JungkookBirkaç gündür sadece Taehyung ile uğraşıyordum. Her gün, onun yanında olmak ve iyileşmesi için elimden geleni yapmak zorundaydım. Ama Taehyung güçlüydü, her zaman olduğu gibi. İlk birkaç gün, sadece onun yarasına bakmak, ilaçlarını vermek ve onu rahat ettirmekle geçti. Her adımında yanında oldum, her inleyişinde kalbim sıkıştı. Sonunda kendi kendine kalkıp rahatça evde dolaşabilecek güce kavuştuğunda ben de rahatladım.
Ev bizi oldukça sıkmıştı bu birkaç günde. Onu özlemiştim evet ama bir noktada ona bu kadar yakın olup onunla olamamak canımı acıtıyor, bütün dengelerimi bozuyordu.
Sabah kahvaltımızı yaptıktan sonra iki gündür baktığımız ve bize oldukça uygun olduğunu düşündüğümüz bir eve bakmak için evden çıktık. Tabi, daha önce bu ev işini halletmek istesek de Taehyung'un dışarı çıkabileceği zamanı beklemiştik. Hem temiz hava Taehyung'a da iyi gelmişti.
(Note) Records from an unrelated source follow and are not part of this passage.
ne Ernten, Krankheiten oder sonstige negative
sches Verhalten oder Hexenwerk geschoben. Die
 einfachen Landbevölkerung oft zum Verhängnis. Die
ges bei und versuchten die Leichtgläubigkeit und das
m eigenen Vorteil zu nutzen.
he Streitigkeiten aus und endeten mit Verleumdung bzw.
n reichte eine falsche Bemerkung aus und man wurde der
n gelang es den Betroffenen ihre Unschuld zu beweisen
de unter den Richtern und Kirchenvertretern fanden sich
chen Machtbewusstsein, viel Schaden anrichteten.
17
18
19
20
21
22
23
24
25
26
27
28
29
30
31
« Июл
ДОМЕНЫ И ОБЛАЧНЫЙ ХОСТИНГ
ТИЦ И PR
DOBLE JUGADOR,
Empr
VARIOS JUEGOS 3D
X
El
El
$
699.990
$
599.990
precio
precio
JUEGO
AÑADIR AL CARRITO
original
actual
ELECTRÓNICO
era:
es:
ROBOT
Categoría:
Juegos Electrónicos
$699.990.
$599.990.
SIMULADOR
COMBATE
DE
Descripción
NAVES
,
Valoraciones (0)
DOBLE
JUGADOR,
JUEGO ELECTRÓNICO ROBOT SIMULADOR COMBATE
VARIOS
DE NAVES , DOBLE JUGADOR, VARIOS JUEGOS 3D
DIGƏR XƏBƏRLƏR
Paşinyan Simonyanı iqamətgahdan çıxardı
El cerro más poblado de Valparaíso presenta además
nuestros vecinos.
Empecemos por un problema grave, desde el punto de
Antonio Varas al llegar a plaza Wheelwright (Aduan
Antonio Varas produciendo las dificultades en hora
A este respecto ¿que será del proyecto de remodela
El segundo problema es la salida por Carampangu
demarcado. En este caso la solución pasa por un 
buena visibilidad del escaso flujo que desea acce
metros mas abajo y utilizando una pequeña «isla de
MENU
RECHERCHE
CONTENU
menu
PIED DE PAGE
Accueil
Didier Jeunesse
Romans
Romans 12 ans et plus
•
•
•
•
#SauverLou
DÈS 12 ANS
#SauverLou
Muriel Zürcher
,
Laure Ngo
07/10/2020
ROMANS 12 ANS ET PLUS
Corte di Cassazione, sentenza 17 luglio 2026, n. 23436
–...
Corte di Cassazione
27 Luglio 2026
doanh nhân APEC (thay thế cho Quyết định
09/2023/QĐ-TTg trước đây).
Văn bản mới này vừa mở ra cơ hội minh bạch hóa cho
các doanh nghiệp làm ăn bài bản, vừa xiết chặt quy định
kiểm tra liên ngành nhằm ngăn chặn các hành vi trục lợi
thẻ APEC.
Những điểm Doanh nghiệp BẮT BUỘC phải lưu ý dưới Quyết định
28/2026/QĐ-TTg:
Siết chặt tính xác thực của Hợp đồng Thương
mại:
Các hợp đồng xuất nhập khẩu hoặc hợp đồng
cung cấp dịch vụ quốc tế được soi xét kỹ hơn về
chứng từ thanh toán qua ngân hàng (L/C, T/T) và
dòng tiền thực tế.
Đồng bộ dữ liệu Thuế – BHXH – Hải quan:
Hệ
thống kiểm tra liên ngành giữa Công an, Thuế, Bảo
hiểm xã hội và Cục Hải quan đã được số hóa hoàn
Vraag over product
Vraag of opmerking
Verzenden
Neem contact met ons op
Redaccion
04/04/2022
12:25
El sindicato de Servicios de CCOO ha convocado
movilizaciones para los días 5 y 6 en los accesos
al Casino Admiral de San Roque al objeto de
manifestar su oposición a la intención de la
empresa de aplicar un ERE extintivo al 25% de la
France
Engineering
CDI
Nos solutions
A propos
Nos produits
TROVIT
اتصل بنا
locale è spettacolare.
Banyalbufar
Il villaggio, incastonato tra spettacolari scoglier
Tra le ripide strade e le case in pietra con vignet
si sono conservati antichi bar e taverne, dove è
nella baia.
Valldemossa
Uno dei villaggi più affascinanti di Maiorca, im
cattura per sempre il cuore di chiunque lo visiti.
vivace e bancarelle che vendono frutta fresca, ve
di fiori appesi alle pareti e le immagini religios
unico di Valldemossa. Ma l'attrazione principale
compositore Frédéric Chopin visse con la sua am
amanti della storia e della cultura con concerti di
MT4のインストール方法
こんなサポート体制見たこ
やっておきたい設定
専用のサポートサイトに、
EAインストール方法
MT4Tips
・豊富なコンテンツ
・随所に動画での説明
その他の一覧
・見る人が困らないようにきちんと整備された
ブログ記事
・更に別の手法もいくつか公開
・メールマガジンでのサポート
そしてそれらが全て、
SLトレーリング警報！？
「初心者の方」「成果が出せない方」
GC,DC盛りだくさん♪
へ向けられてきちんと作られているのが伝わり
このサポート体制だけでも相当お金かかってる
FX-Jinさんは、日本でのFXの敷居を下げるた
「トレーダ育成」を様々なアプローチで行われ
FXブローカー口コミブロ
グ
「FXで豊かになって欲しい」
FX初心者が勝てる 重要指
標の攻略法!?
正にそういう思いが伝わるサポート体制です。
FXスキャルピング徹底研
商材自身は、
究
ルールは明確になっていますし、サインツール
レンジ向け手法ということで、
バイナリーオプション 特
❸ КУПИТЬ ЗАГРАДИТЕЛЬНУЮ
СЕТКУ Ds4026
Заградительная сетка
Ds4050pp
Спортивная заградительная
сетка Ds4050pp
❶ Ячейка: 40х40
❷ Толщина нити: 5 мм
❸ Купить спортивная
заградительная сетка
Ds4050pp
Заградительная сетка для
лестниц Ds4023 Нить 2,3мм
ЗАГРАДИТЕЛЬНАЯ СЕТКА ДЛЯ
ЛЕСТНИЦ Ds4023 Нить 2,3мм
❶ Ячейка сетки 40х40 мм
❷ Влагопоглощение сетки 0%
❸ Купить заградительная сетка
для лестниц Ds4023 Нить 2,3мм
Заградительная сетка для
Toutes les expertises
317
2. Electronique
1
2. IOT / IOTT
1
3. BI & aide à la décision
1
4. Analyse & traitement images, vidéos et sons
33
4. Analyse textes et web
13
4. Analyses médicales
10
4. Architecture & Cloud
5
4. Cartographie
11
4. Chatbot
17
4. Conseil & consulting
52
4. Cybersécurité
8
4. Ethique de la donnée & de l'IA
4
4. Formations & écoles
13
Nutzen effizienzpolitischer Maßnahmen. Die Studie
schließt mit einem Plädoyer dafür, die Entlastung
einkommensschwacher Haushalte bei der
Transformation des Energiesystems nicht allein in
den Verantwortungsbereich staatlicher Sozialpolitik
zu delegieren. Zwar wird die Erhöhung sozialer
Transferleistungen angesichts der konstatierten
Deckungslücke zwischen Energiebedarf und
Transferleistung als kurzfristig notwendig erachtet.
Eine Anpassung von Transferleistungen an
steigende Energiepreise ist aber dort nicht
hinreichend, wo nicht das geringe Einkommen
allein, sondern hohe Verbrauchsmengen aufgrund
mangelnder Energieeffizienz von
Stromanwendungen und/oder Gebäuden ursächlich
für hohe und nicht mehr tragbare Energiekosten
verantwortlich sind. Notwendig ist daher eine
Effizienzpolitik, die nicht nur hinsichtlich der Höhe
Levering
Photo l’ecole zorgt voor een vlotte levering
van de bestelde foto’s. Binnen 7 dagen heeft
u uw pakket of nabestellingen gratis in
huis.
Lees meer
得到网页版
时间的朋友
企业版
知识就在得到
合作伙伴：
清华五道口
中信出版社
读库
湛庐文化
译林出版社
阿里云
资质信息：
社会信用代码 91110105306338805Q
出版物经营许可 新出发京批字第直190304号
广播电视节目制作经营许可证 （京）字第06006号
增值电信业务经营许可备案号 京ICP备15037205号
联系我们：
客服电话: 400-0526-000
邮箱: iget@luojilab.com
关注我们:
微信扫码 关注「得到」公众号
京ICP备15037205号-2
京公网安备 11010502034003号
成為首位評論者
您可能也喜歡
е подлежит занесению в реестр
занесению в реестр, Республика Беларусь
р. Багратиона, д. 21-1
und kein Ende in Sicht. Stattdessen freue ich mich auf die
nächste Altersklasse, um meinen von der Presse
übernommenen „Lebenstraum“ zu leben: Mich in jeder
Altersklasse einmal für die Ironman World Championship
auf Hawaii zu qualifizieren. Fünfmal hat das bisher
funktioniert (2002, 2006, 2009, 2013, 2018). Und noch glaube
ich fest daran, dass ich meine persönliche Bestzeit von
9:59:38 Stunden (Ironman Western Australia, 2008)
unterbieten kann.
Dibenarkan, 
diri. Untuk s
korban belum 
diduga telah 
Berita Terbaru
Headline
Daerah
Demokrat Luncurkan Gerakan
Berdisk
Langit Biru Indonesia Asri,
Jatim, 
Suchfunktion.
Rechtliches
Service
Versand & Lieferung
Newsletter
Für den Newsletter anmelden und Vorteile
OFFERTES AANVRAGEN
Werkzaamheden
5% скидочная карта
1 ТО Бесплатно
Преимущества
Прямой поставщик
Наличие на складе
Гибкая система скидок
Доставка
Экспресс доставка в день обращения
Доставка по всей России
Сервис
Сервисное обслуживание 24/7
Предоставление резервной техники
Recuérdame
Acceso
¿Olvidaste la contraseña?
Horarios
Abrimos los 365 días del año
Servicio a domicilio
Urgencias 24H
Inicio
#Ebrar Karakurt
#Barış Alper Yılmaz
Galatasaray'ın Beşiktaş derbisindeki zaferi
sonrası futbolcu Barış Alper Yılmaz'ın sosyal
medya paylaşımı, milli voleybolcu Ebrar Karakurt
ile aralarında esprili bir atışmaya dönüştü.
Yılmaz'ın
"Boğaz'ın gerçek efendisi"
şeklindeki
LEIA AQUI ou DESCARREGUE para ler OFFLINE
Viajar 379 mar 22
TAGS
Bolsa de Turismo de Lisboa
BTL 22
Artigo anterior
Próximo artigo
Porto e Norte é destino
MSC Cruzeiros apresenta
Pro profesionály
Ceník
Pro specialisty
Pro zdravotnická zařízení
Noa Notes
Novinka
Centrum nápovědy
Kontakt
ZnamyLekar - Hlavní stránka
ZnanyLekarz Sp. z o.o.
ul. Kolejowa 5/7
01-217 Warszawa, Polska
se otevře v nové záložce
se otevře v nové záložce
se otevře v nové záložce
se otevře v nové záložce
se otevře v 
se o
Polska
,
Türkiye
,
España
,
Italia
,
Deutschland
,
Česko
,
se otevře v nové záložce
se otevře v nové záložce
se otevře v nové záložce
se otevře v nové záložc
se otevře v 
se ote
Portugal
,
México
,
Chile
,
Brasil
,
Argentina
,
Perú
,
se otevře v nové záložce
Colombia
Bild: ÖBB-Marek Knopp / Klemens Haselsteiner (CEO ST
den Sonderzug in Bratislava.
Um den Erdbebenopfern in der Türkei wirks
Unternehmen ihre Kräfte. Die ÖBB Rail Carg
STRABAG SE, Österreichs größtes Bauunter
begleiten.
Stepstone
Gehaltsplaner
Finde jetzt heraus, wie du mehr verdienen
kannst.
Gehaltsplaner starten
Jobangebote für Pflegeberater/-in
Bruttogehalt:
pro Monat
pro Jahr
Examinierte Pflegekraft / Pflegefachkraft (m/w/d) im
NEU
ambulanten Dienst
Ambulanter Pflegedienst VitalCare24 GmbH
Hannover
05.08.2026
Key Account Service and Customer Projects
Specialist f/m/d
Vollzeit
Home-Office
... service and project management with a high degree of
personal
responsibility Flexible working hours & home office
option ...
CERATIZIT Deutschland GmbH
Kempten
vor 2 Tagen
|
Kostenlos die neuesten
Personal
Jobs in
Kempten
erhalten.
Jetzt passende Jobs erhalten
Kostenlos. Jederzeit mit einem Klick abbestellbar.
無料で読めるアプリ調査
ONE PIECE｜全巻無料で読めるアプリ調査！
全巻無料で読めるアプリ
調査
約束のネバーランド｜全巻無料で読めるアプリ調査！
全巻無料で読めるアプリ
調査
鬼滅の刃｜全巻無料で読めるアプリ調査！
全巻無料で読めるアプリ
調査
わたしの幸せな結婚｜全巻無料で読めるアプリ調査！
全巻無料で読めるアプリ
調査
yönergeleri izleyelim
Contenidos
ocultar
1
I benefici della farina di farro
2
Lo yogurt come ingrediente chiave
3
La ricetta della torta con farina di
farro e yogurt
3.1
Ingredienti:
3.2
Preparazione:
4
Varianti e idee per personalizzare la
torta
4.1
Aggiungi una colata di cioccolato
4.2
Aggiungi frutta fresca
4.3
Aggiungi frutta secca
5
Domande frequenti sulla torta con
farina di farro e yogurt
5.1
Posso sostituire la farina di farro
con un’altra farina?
Öyle iyiydi ki arabayı bile o kullanmakta ısrar etmişti. Bunda yanımda oturursa onunla prenses diye dalga geçeceğim gerçeğinin de etkisi vardı.
Evin önüne vardığımızda eve doğru bakıp kafa salladım. "Güzel, fotoğraflardaki gibi duruyor. Emlakçıyı arayayım ben."
Taehyung yalnızca kafa sallamakla yetindi.
İlandaki numarayı arayarak hoparlörü açtım. "Merhaba, Sungnam Caddesi'ndeki satılık ev için aramıştım. Evin önündeyiz de, görme şansımız var mı acaba?"
"Merhaba, elbette. 15 dakika bekleyebilirseniz hemen geliyorum." dedi karşıdaki ses.
"Tamamdır, bekliyoruz." diyerek telefonu kapattım ve ona döndüm. "Görüşmek için buraya kadar geldik, umarım beklediğimize değer," dedim gülümseyerek.
O da hafifçe gülümseyerek başını salladı. "Bu evi beğenirsek, belki de aradığımız yeri bulmuş oluruz."
Evin önünde beklerken birbirimize sarılarak, bu yeni başlangıcın heyecanını paylaştık.
"Beklerken sakso mu çeksen?"diye bir fikir attı ortaya Taehyung.
Gülümsedim ve elimi kasıklarına götürdüm.
"Fena fikir değil." Pantolonunu açtım ve gözlerine baktım. "Ev satılık olduğu için şanslılar ama adam sorun çıkartırsa hala vurabilirim."
Pantolonunu açtıktan sonra yüzüne bakmaya devam ederek onu çekmeye başladım.
"Jungkook... tamam vurursun eğil."
İkimiz de günlerdir yan yana duran ateş ve baruttuk. Her dakika ellerimizi ya da ağzımızı kullanıp rahatlamaya çalışıyorduk ama iki deli olarak bu bize asla yetmiyordu. Onu deli gibi özlemiştim.
Kafamı aşağı doğru eğip erkekliğini ağzıma aldım ve kafamı aşağı yukarı oynaymaya başladım. Onu emerken elimi aşağı indirip kendimi de çekmeye başlamıştım. Kendimi de çekereken ıslak dudaklarımla sesli bir şekilde ondan ayrılıp dusağımı yaladım. Taehyung'un elini tutarak kalçama ittim ve içime parmağını sokmasını bekledim.
"Boşalamam yoksa..."
"Bu ucuz boşalmalarını telafi edeceğim."dedi dişlerinin arasından.
"Telafi edeceğini biliyorum."
Onu hızlı hızlı emmeye devam edip kafamı hızlandırdım. Kalçamdaki ağrıya da dayanamıyordum. 10 dakikanın sonunda boşalmaya yaklaştığımda kısık kısık inledim erkekliğini ısırıp.
"Aferin benim tavşanıma."
"Bıktım senin bu isimlerinden sikicem tavşanını."
Toplarını sıkmamla arabanın camının tıklanması bir oldu. Taehyung onu sıktığından acıyla inleyerek tıklanan cama baktı ve hafifçe açtı.